Точно так же прозаические рыцарские книги были своего рода печатными «репродукциями» поэтического эпоса, которые в большей степени деформировали уже сложившийся вид словесного искусства, чем создавали нечто новое. Массовая печатная книга могла и даже с необходимостью должна была оформить качественно новый жанр романа, установившийся лишь к XVIII веку.
Соотношение романа и поэзии во многом аналогично соотношению киноискусства и театра. Роман уже не воспринимается непосредственно чувственно — как слышимая, произносимая живым голосом (часто даже в музыкальном сопровождении) поэзия — средневековые chansons de geste, поэма Данте, терцины которой распевают на улицах, передаваемые из уст в уста фацетии, фабльо, шванки, сцены «Романа о Лисе», баллады и романсы. Чувственно воспринимаются в романе только равнодушные печатные строки, в которых нет очевидного ритма, звуковых повторов, рифм и ассонансов. Но зато роман обращен к массам людей, живущих в любом уголке мира.
(Так же и кино, теряя, в сравнении с театром, эффект непосредственного восприятия живых людей, объемной глубины пространства, очевидной реальности цвета и звука, обретает вместе с тем свою массовость и «многократность».)

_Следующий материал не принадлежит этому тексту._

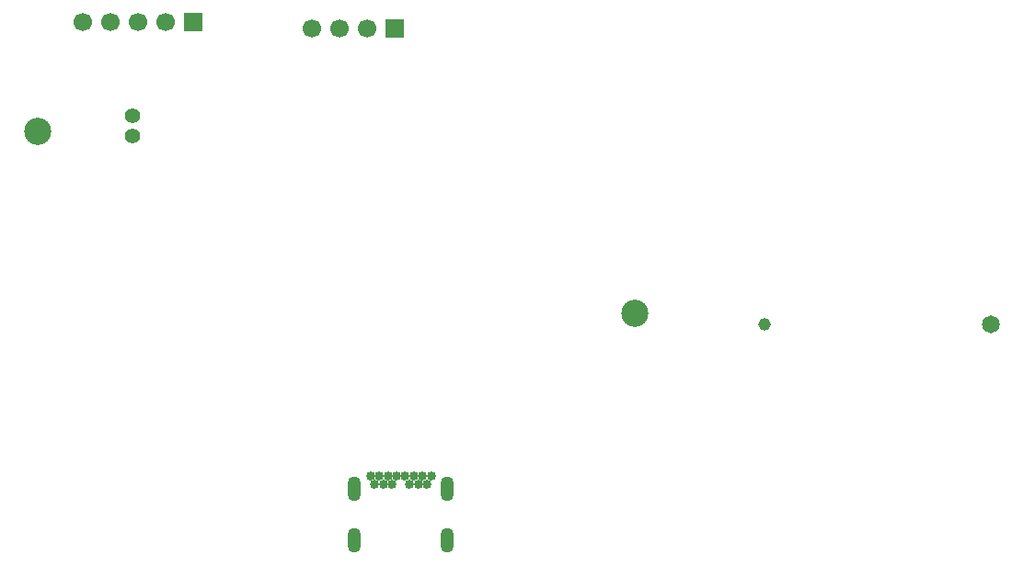
<source format=gbr>
%TF.GenerationSoftware,KiCad,Pcbnew,9.0.2*%
%TF.CreationDate,2025-06-28T16:23:08+05:30*%
%TF.ProjectId,ESP32 PCB,45535033-3220-4504-9342-2e6b69636164,rev?*%
%TF.SameCoordinates,Original*%
%TF.FileFunction,Soldermask,Bot*%
%TF.FilePolarity,Negative*%
%FSLAX46Y46*%
G04 Gerber Fmt 4.6, Leading zero omitted, Abs format (unit mm)*
G04 Created by KiCad (PCBNEW 9.0.2) date 2025-06-28 16:23:08*
%MOMM*%
%LPD*%
G01*
G04 APERTURE LIST*
%ADD10C,0.854000*%
%ADD11O,1.254000X2.304000*%
%ADD12R,1.700000X1.700000*%
%ADD13C,1.700000*%
%ADD14C,2.500000*%
%ADD15C,1.412000*%
%ADD16C,1.150000*%
%ADD17C,1.650000*%
G04 APERTURE END LIST*
D10*
%TO.C,J1*%
X186000000Y-129265000D03*
X185600000Y-129975000D03*
X184800000Y-129975000D03*
X184400000Y-129265000D03*
X184000000Y-129975000D03*
X183600000Y-129265000D03*
X182800000Y-129265000D03*
X182400000Y-129975000D03*
X182000000Y-129265000D03*
X181600000Y-129975000D03*
X180800000Y-129975000D03*
X180400000Y-129265000D03*
X185200000Y-129265000D03*
X181200000Y-129265000D03*
D11*
X178930000Y-130415000D03*
X187470000Y-130415000D03*
X178930000Y-135145000D03*
X187470000Y-135145000D03*
%TD*%
D12*
%TO.C,J4*%
X182630000Y-88000000D03*
D13*
X180090000Y-88000000D03*
X177550000Y-88000000D03*
X175010000Y-88000000D03*
%TD*%
D14*
%TO.C,REF\u002A\u002A*%
X204750000Y-114250000D03*
%TD*%
%TO.C,REF\u002A\u002A*%
X149800000Y-97475000D03*
%TD*%
D12*
%TO.C,J5*%
X164125000Y-87450000D03*
D13*
X161585000Y-87450000D03*
X159045000Y-87450000D03*
X156505000Y-87450000D03*
X153965000Y-87450000D03*
%TD*%
D15*
%TO.C,MK1*%
X158500000Y-96050000D03*
X158500000Y-97950000D03*
%TD*%
D16*
%TO.C,Jx1*%
X216700000Y-115250000D03*
D17*
X237500000Y-115250000D03*
%TD*%
M02*

</source>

Однако важнее для нас другое. Роман в силу самого своего прозаического (во всех разносторонних смыслах) существа отнюдь не деформируется, не ослабляется в облике печатной, обращенной к читателям книги. Для поэзии как таковой книга действительно есть своего рода «репродукция» (как кинофильм, зафиксировавший театральный спектакль). Произведение поэзии должно исполняться перед кругом слушателей — подчас даже с музыкой. Оно в самом деле что-то (иногда очень многое) теряет при простом чтении книги; оно рассчитано на другое, оно создано для живого звучащего бытия. Еще в поэтике Буало искусство слова трактуется как всецело звучащее, слышимое. Совершенство чувственно воспринимаемой материи произведения предстает как задача первостепенной важности:
И это лишь один из затрагиваемых Буало вопросов слышимой формы стиха — формы, которая в поэзии глубоко содержательна. Вполне понятно, что при беглом чтении про себя мы во многом не улавливаем, не воспринимаем это содержание; таким образом, печатная репродукция поэтического произведения ослабляет или даже в чем-то искажает его.
До изобретения книгопечатания поэзия с необходимостью исполнялась вслух гораздо шире, чем впоследствии, когда поэтические произведения прошлого и современности обычно просто прочитываются в книге. И надо отдавать себе отчет в том, что такое чтение есть в конечном счете восприятие «ослабленной» репродукции, а не самого произведения, чтение нот, а не прослушивание музыки. В каком-то смысле можно сравнить подобное восприятие поэзии с восприятием произведения живописи в фотографической репродукции; последняя может быть очень хорошей, но она не способна все же заменить само произведение.
Так обстоит дело с поэзией. В то же время в романе все оказывается качественно иным. Он как бы аналогичен гравюре. Гравюра — это только один из многих оттисков со сделанной художником доски. Но гравюра — не репродукция, а произведение искусства как таковое. Ибо художник, делая гравюру, имел в виду именно оттиск. Технические средства, создающие оттиск, выступают как прямые, осмысленные и, более того, необходимые исполнители и продолжатели активной творческой воли художника. В известном смысле все это относится и к роману. Уже самые первые романисты создают свои романы именно как массовые печатные произведения. Это как бы включено в сам замысел. Даже если роман пишется, например, в формах сказа или диалога (не говоря о формах переписки, дневника, записок и т. п.), он все же рассчитан на чтение глазами. Форма романа всецело и полностью воспринимается при чтении в печатной книге, про себя. Книжное бытие романа не только не деформирует его, но, напротив, является наиболее адекватным и необходимым. И с этой точки зрения даже правильно будет сказать, что роман создается печатным станком; он действительно обретает свое полное и полноценное существование в многотиражной книге, обращенной к массе читателей.